Transcribe the data underneath exactly. No images belong in your version.

══════════

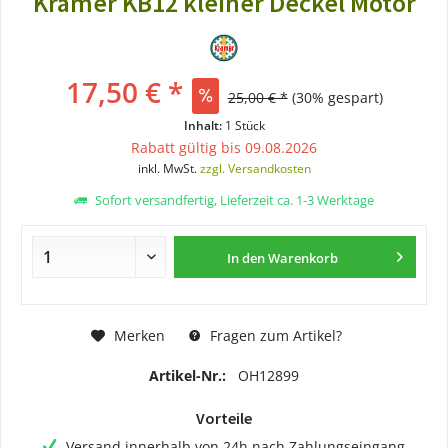
Kramer KB12 kleiner Deckel Motor
17,50 € *
25,00 € *
(30% gespart)
Inhalt:
1 Stück
Rabatt gültig bis 09.08.2026
inkl. MwSt.
zzgl. Versandkosten
Sofort versandfertig, Lieferzeit ca. 1-3 Werktage
In den
Warenkorb
Merken
Fragen zum Artikel?
Artikel-Nr.:
OH12899
Vorteile
Versand innerhalb von 24h nach Zahlungseingang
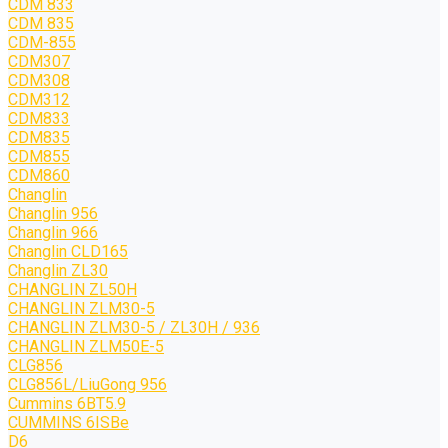
CDM 833
CDM 835
CDM-855
CDM307
CDM308
CDM312
CDM833
CDM835
CDM855
CDM860
Changlin
Changlin 956
Changlin 966
Changlin CLD165
Changlin ZL30
CHANGLIN ZL50H
CHANGLIN ZLM30-5
CHANGLIN ZLM30-5 / ZL30H / 936
CHANGLIN ZLM50E-5
CLG856
CLG856L/LiuGong 956
Cummins 6BT5.9
CUMMINS 6ISBe
D6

══════════

WRITTEN ANSWER »
Kramer KB12 kleiner Deckel Motor
17,50 € *
25,00 € *
(30% gespart)
Inhalt:
1 Stück
Rabatt gültig bis 09.08.2026
inkl. MwSt.
zzgl. Versandkosten
Sofort versandfertig, Lieferzeit ca. 1-3 Werktage
In den
Warenkorb
Merken
Fragen zum Artikel?
Artikel-Nr.:
OH12899
Vorteile
Versand innerhalb von 24h nach Zahlungseingang
CDM 833
CDM 835
CDM-855
CDM307
CDM308
CDM312
CDM833
CDM835
CDM855
CDM860
Changlin
Changlin 956
Changlin 966
Changlin CLD165
Changlin ZL30
CHANGLIN ZL50H
CHANGLIN ZLM30-5
CHANGLIN ZLM30-5 / ZL30H / 936
CHANGLIN ZLM50E-5
CLG856
CLG856L/LiuGong 956
Cummins 6BT5.9
CUMMINS 6ISBe
D6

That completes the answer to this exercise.